In the previous section, we saw what the computational evolution of an unconstrained parallel algorithm looks like. However, an actual physical system would have finite resources, and certainly limited operand bandwidth.

The free schedule of a parallel algorithm tends to be unrealizable as the size of the problem grows.

Let’s go through the thought experiment what the free schedule demands from a physical system. In the free schedule animation, the propagation recurrences distributing the $A$ and $B$ matrix elements throughout the 3D lattice run ‘ahead’ of the actual computational recurrence calculating the $C$ matrix elements.

The $A$ and $B$ matrix elements arrive at their destination earlier than when they are consumed. A physical system would need to have memory to hold these operands until all the operands are present and the computation can commence. The extra memory required to hold these operands is consuming space and energy; attributes an algorithm designer would want to optimize.
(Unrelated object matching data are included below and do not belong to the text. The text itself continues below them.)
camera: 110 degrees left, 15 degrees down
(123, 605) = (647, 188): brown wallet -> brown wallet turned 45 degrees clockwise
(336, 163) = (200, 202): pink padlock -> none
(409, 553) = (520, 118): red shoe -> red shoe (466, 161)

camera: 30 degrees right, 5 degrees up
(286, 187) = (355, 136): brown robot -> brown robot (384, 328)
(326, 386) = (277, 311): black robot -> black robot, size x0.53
Looking more closely at the wavefront that expresses the evolution of the $C$ matrix elements, we can observe that the wavefront evolves as a two-dimensional plane with normal $[1 1 1]^T$. This implies that if we constrain the propagation of the $A$ and $B$ matrix elements to evolve along this same wavefront then all memory requirements would disappear as we deliver the matrix elements just-in-time to participate in the computational event:

$$c: c[i,j,k-1] + a[i,j-1,k] * b[i-1, j,k]$$

This constrained, linear schedule is shown in the next animation.
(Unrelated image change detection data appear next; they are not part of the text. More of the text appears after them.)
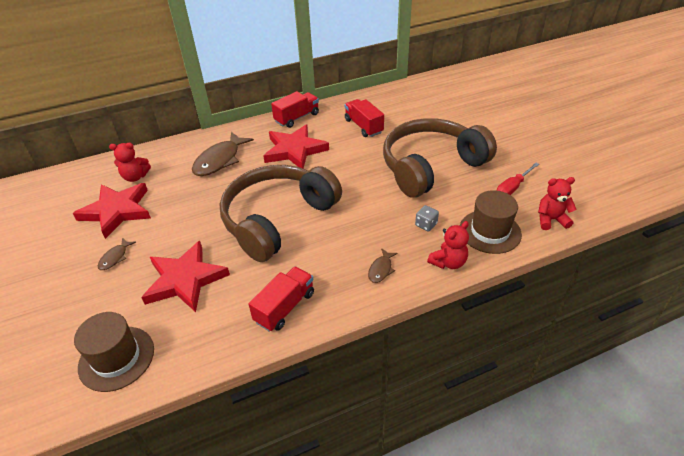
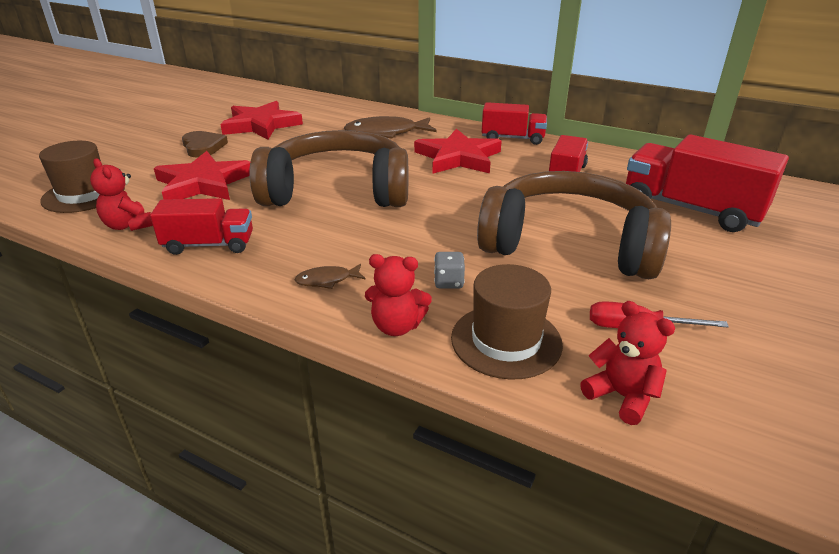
camera: 50 degrees right, 10 degrees down
(115, 258) = (203, 147): brown fish -> brown heart
(135, 177) = (313, 114): red teddy bear -> red teddy bear (128, 225)
(439, 112) = (691, 209): none -> red truck

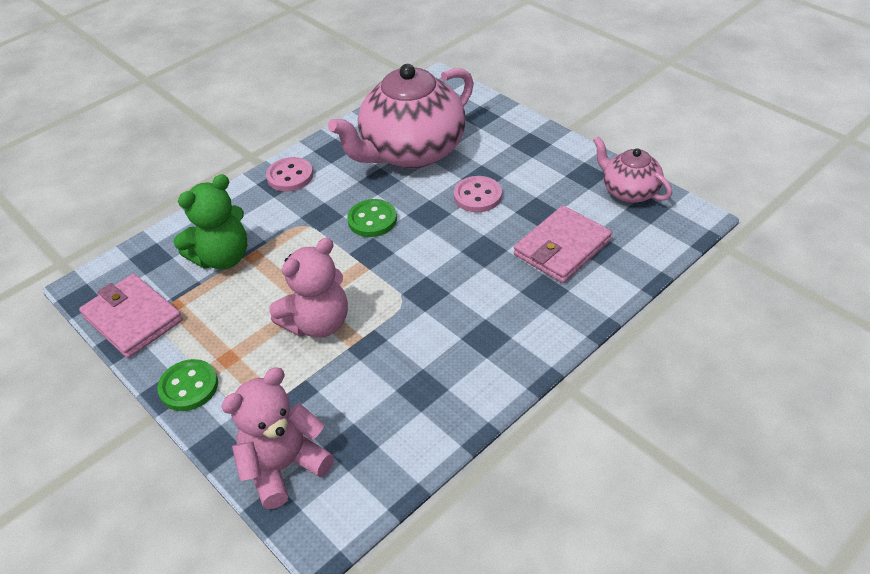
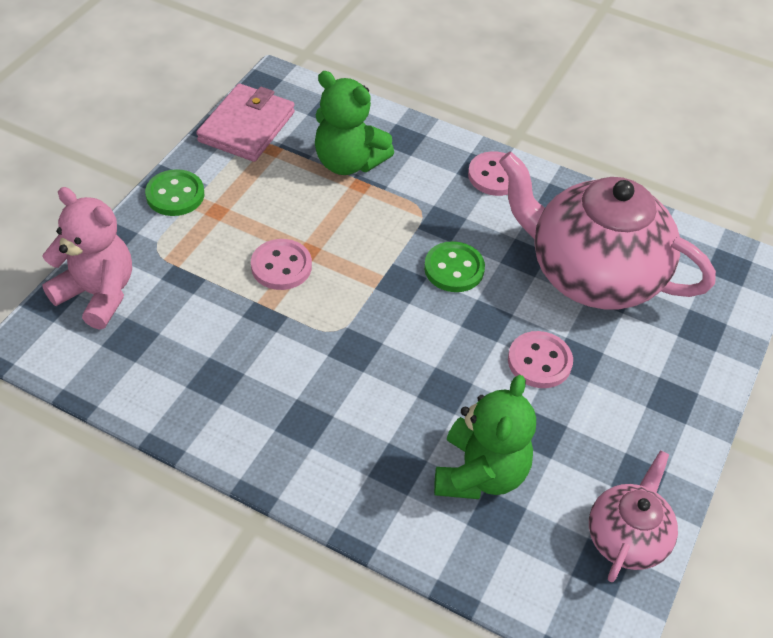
camera: 65 degrees right, 5 degrees up
(318, 323) = (281, 266): pink teddy bear -> pink button
(562, 248) = (480, 473): pink wallet -> green teddy bear

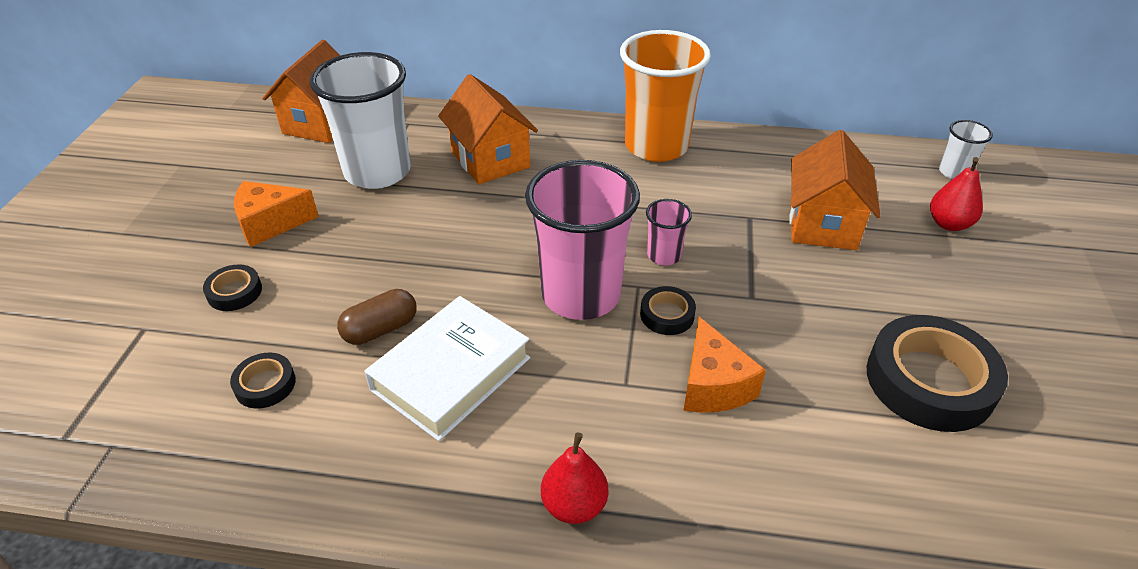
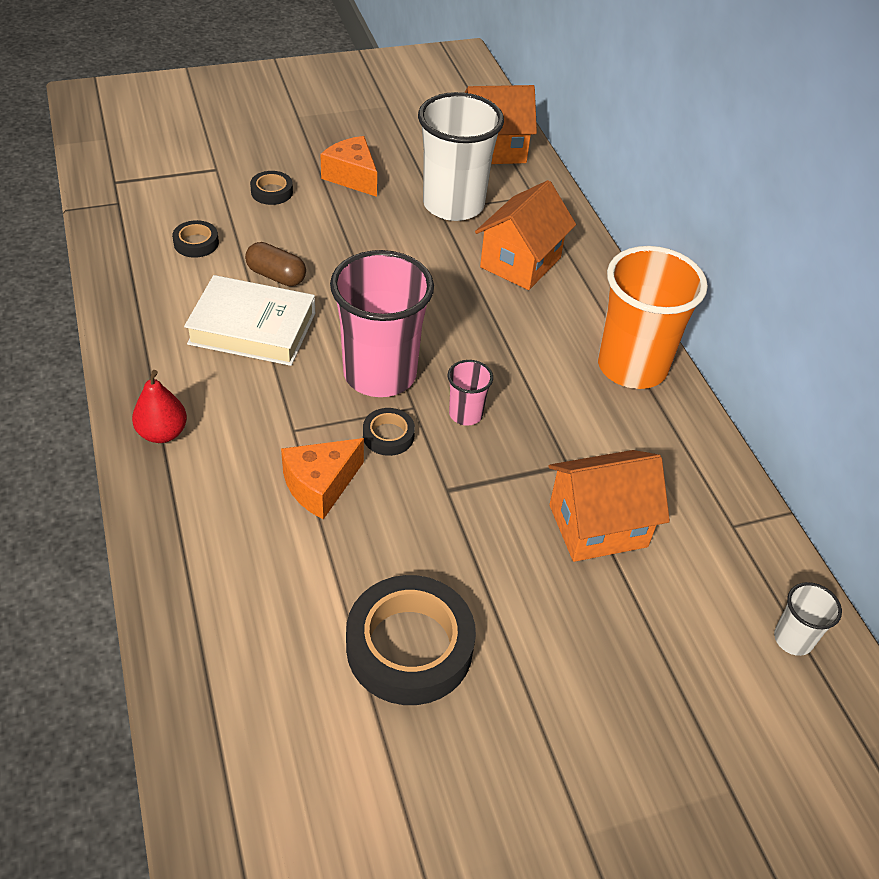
camera: 60 degrees right, 5 degrees up
(948, 224) = (680, 642): red pear -> none

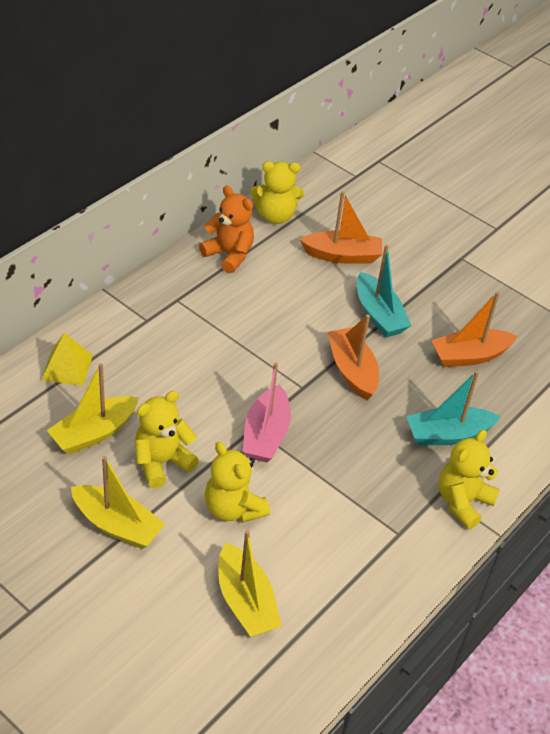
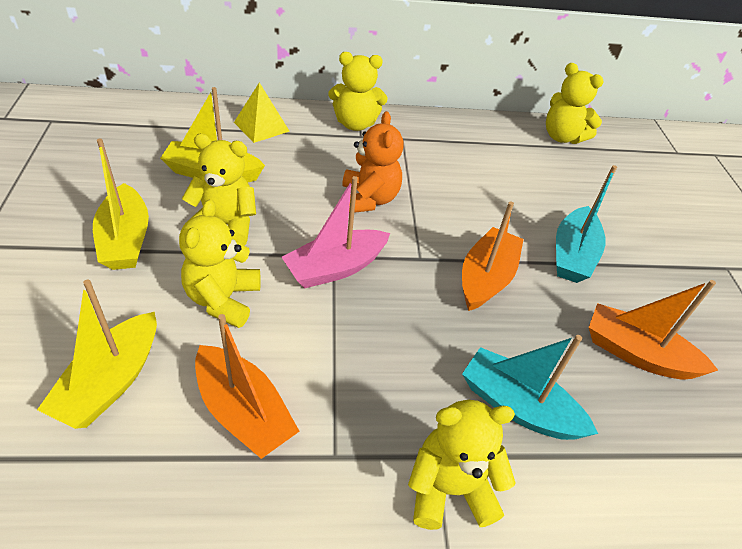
camera: 45 degrees right, 0 degrees up
(128, 312) = (355, 124): none -> yellow teddy bear
(229, 255) = (486, 137): orange teddy bear -> orange teddy bear (369, 199)
(342, 256) = (592, 194): orange boat -> orange boat (243, 412)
This particular schedule is called memoryless, that is, no memory is required to execute along this evolution. Another way to look at this is that the memory function is provided by the network and the act of communicating operands between locations in the lattice. From an energy perspective, this is attractive as no additional energy is required to read or write from scratch memories that are needed just to align operand timing. As mentioned before, the operands are delivered to the computation when they can be consumed.

Another observation we can make is that this memoryless, linear schedule exhibits $O(N^2)$ concurrency. The index space is $O(N^3)$, but the concurrency of the algorithm is just $O(N^2)$. This implies that we can create a custom execution engine for this execution pattern that only uses $O(N^2)$ resources and would still be unconstrained.

If we compare the concurrency requirements of the free schedule with our memoryless, linear schedule we see that the free schedule exhibits resource requirements of the order of $O(N^3)$: the $a$ and $b$ recurrences race ahead of the computation and occupy resources as they are waiting for the computation to consume them. The free schedule is interesting from a theoretical perspective as it shows us the unconstrained evolution, or inherent concurrency, of the algorithm. But for building an actual, efficient computational engine, the free schedule tends to be too expensive. The exception, of course, is when the size of the problem matches the number of hardware resources available. In these cases, we can instantiate the complete computational graph in hardware. This is not uncommon for signal processing applications, and clever pipelining of multiple problems on the same hardware can improve utilization.